--- Begin Selected passage ---

A long time ago there use to be a railroad track running along the Salmonberry river in the Tillamook forest. That track got washed out in 2007 and was never repaired, instead the whole track system was abandoned. Before that happened, this track was a good hiking destination as it provided access and a path to a very remote area of the Tillamook forest and a beautiful river. Today few people know about its existence. On this hike, we'll start from a close by access to the tracks and then follow whatever remains of the track west to Enright. If this doesn't sound like a real adventure, let me point out some of the things we can expect:
- We'll have to navigate and find our way
- There will be bushwhacking
- We will ford at least one river with knee deep waters. We might need to ford two or three creeks as well
- We'll hike thru several tunnels
- We'll cross several bridges and trestles
- We'll see remains of train tracks, machinery and cables across the river
- We'll get to Enright, where an old town used to exist. There are some cars and maybe structures in the area
- We might be able to explore further
This hike will be about 10 miles and a bit more than 1000' in elevation gain. Under our rating system is considered challenging but that doesn't include the bushwhacking and other challenges we may find.

--- End Selected passage ---
--- Begin Material supplied ---

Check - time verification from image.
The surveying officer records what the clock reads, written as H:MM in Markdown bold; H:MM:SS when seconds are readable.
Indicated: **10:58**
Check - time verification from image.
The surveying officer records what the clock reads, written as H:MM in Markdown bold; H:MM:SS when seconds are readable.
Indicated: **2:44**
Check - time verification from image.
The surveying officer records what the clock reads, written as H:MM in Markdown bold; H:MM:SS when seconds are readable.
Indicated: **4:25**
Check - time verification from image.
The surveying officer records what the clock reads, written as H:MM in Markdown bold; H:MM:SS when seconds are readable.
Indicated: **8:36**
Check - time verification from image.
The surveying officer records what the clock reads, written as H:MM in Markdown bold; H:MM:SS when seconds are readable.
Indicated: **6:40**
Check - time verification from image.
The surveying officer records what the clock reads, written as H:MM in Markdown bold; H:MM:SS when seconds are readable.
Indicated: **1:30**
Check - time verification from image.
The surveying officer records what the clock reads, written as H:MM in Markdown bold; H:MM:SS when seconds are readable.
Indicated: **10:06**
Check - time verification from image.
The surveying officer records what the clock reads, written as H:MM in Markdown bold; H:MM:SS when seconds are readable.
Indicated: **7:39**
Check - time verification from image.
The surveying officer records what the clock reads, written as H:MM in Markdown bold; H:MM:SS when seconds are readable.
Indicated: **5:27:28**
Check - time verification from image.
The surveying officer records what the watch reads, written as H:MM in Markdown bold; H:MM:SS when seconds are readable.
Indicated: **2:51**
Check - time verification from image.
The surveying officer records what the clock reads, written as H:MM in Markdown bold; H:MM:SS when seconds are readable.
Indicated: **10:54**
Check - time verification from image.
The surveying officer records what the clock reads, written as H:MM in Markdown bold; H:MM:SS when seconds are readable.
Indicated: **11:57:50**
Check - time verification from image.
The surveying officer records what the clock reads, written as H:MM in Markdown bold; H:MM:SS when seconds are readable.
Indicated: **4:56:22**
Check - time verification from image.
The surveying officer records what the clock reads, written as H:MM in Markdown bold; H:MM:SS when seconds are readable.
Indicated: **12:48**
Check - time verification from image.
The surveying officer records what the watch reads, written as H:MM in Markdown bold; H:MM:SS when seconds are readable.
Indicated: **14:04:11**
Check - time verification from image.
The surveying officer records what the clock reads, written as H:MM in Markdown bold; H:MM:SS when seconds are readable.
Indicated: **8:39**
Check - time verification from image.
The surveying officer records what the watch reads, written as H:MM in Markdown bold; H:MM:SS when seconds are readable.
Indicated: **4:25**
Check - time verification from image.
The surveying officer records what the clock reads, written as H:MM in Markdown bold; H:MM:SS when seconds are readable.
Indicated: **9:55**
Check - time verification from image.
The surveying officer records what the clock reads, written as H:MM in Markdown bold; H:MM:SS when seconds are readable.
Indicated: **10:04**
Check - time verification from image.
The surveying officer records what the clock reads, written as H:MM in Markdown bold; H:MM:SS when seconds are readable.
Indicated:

--- End Material supplied ---

Exercise instructions:
- A) Could you return the records verbatim, from their first line through the line that contains "Indicated: **10:58**", with both ends included?
- B) Can you carry the Salmonberry River hike description forward from its last sentence?

Answers given:
- A)
Check - time verification from image.
The surveying officer records what the clock reads, written as H:MM in Markdown bold; H:MM:SS when seconds are readable.
Indicated: **10:58**

- B)
What to bring:
- Good hiking shoes or boots
- Crocks, flip-flops or whatever you'll like to use to ford the river
- A pack towel
- Extra socks
- A flash light or head lamp or both
- Food and water
- Rain gear (just in case)
- Trekking poles
- Food and water
Carpooling: Total RT driving distance to trailheadis about 100 miles. We suggest a gas donation of 10cents/mile/person or $10. Exact change makes it easier to divide among drivers. Nobody will be turned back for their inability to contribute.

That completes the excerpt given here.